Diese Ufermauern gehören aber - nach Auskunft des TLUBN – nicht direkt zur Gewässerunterhaltung. Vielmehr sind diejenigen für die baulichen Anlagen unterhaltungspflichtig, denen sie dienen. Ufermauern müssen deshalb von den Grundstückseigentümern unterhalten werden, deren Grundstück sie dienen. Im konkreten Fall war dies das Thüringer Landesamt für Bau und Verkehr (TLBV) als Straßenbaulastträger der angrenzenden Landstraße. Hier war bereits ein abschnittsweiser Neubau der Ufermauer in Planung.

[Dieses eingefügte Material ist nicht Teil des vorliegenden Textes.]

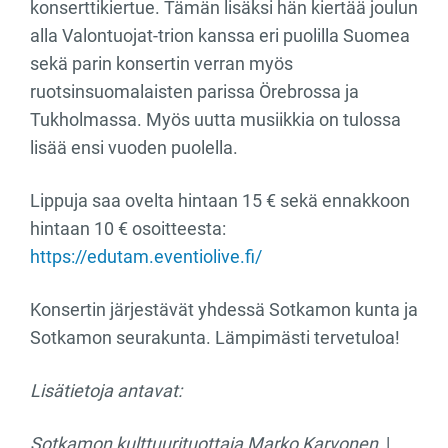
konserttikiertue. Tämän lisäksi hän kiertää joulun
alla Valontuojat-trion kanssa eri puolilla Suomea
sekä parin konsertin verran myös
ruotsinsuomalaisten parissa Örebrossa ja
Tukholmassa. Myös uutta musiikkia on tulossa
lisää ensi vuoden puolella.
Lippuja saa ovelta hintaan 15 € sekä ennakkoon
hintaan 10 € osoitteesta:
https://edutam.eventiolive.fi/
Konsertin järjestävät yhdessä Sotkamon kunta ja
Sotkamon seurakunta. Lämpimästi tervetuloa!
Lisätietoja antavat:
Sotkamon kulttuurituottaja Marko Karvonen
|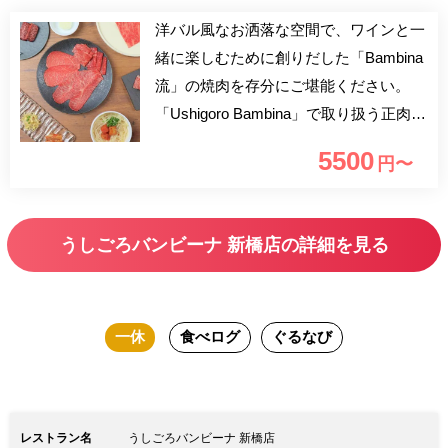
洋バル風なお洒落な空間で、ワインと一
緒に楽しむために創りだした「Bambina
流」の焼肉を存分にご堪能ください。
「Ushigoro Bambina」で取り扱う正肉は
焼肉”うしごろ”と同様、国産黒毛和牛の
5500
円〜
中でも最高級とされるA5ランクのみを使
用しております。最高級の肉にはワイン
が良く合います。どうぞごゆっくりお楽
うしごろバンビーナ 新橋店の詳細を見る
しみくださいませ。
一休
食べログ
ぐるなび
レストラン名
うしごろバンビーナ 新橋店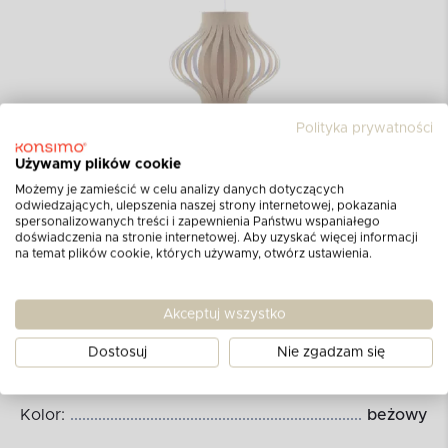
Polityka prywatności
Wymiary produktu:
Używamy plików cookie
Możemy je zamieścić w celu analizy danych dotyczących
odwiedzających, ulepszenia naszej strony internetowej, pokazania
Średnica [cm]:
36
spersonalizowanych treści i zapewnienia Państwu wspaniałego
doświadczenia na stronie internetowej. Aby uzyskać więcej informacji
Wysokość [cm]:
27,5
na temat plików cookie, których używamy, otwórz ustawienia.
Średnica maskownicy przysufitowej [cm]:
10
Akceptuj wszystko
Długość kabla [m]:
1,5
Dostosuj
Nie zgadzam się
Materiał:
tkanina
Kolor:
beżowy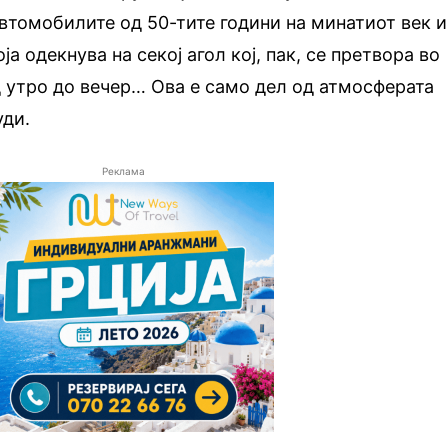
втомобилите од 50-тите години на минатиот век и
ја одекнува на секој агол кој, пак, се претвора во
од утро до вечер… Ова е само дел од атмосферата
уди.
Реклама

Insofern wurde den Sorgen des Bürgers bereits durch konkretes Planungshandeln begegnet.
Der unverändert natürliche Abschnitt wurde im Rahmen der Gewässerunterhaltung vom Gewässerunterhaltungspflichtigen regelmäßig kontrolliert und es werden Unterhaltungsmaßnahmen im erforderlichen Umfang unter Wahrung des natürlichen Erscheinungsbildes durchgeführt.
Der Sachverhalt macht deutlich, dass die Gewässerunterhaltungspflichtigen bestrebt sind, Gewässerunterhaltung und Naturschutz zu einem sachgerechten Ausgleich zu bringen und die Standards bei Art und Umfang der Gewässerunterhaltung heute andere sind, als noch vor etlichen Jahren, als die Ufervegetation häufig „abrasiert“ wurde.
Zum Schutz der Bürgerinnen und Bürger, die wir beraten, behalten wir uns vor, bei den geschilderten Fällen auf Namen und Ortsangaben zu verzichten oder sie so abzuwandeln, dass eine Identifikation ausgeschlossen werden kann. Zur besseren Verständlichkeit verzichten wir auf eine exakte Darlegung der Rechtslage, sind aber gerne bereit, diese auf Nachfrage zu erläutern.